On Tue, 15 Nov 2022 00:33:35 GMT, Vladimir Ivanov <vliva...@openjdk.org> wrote:

>     * `VMStorage` looks very similar to `VMReg`. What's the purpose of the 
> new representation?

`VMReg` encodes stack offsets in slots (of 32 bits), which is not enough to 
represent every call shape on macosx-aarch64. Byte offsets are needed. We also 
need some size information for that, e.g. to avoid a store of 1 byte to the 
stack from overwriting other things with a 64-bit write. `VMStorage` also has a 
channel for that: either a size in bytes, or a register mask (mask of used 
segments of a register) that can be used to indicate the size if needed. 
(`VMReg` sort of did that with `BasicType`, but we now erase every sub-int type 
to `int`, so that no longer works, and it always felt a bit wrong since we're 
really moving bits between registers, not typed Java values).

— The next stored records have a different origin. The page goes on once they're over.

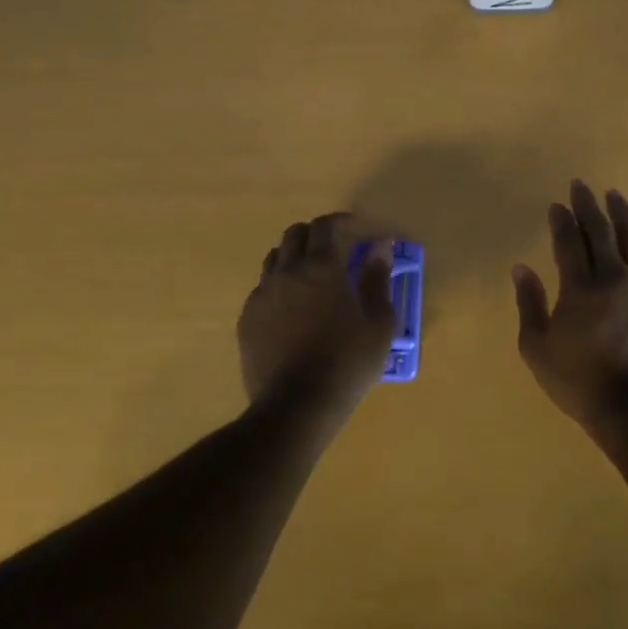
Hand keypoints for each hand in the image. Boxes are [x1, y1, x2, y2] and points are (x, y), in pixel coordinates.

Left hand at [238, 213, 396, 419]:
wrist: (296, 407)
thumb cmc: (347, 364)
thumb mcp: (379, 324)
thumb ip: (378, 279)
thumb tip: (380, 248)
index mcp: (322, 267)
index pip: (325, 226)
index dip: (341, 221)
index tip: (357, 230)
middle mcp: (287, 271)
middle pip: (295, 234)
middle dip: (316, 235)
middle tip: (336, 251)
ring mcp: (262, 294)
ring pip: (275, 258)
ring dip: (295, 257)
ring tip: (312, 279)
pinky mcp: (247, 318)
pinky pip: (263, 288)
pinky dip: (280, 286)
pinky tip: (293, 310)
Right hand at [512, 181, 627, 429]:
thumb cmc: (578, 381)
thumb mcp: (537, 348)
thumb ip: (529, 304)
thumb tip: (522, 269)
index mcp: (579, 287)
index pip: (568, 242)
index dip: (561, 220)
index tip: (556, 204)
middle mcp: (613, 278)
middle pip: (600, 231)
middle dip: (588, 205)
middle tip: (581, 186)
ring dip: (621, 214)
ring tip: (614, 195)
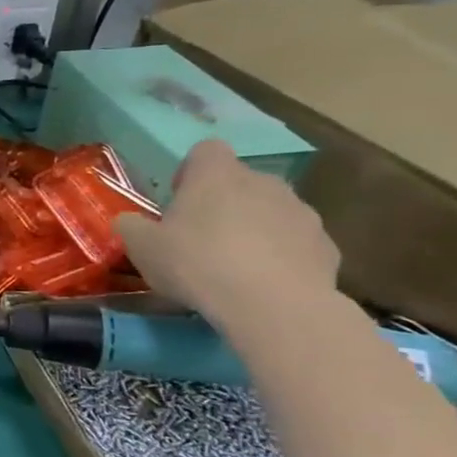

See also: https://github.com/openjdk/panama-foreign/pull/699

>     * why do you structure the header files the way you do? 
> `vmstorage.inline.hpp`, `vmstorage_<cpu>.inline.hpp`, 
> `vmstorageBase.inline.hpp` instead of just 
> `vmstorage.hpp`/`vmstorage_<cpu>.hpp`

The CPU header depends on the definition of `VMStorage` to be complete, so I 
had that include the `vmstorageBase` header, and had the `vmstorage` header 
include the cpu header. But, looking now, it looks like I can also just include 
the CPU header at the end of the `vmstorageBase` file, and remove 1 header. 
I'll do that to make things simpler.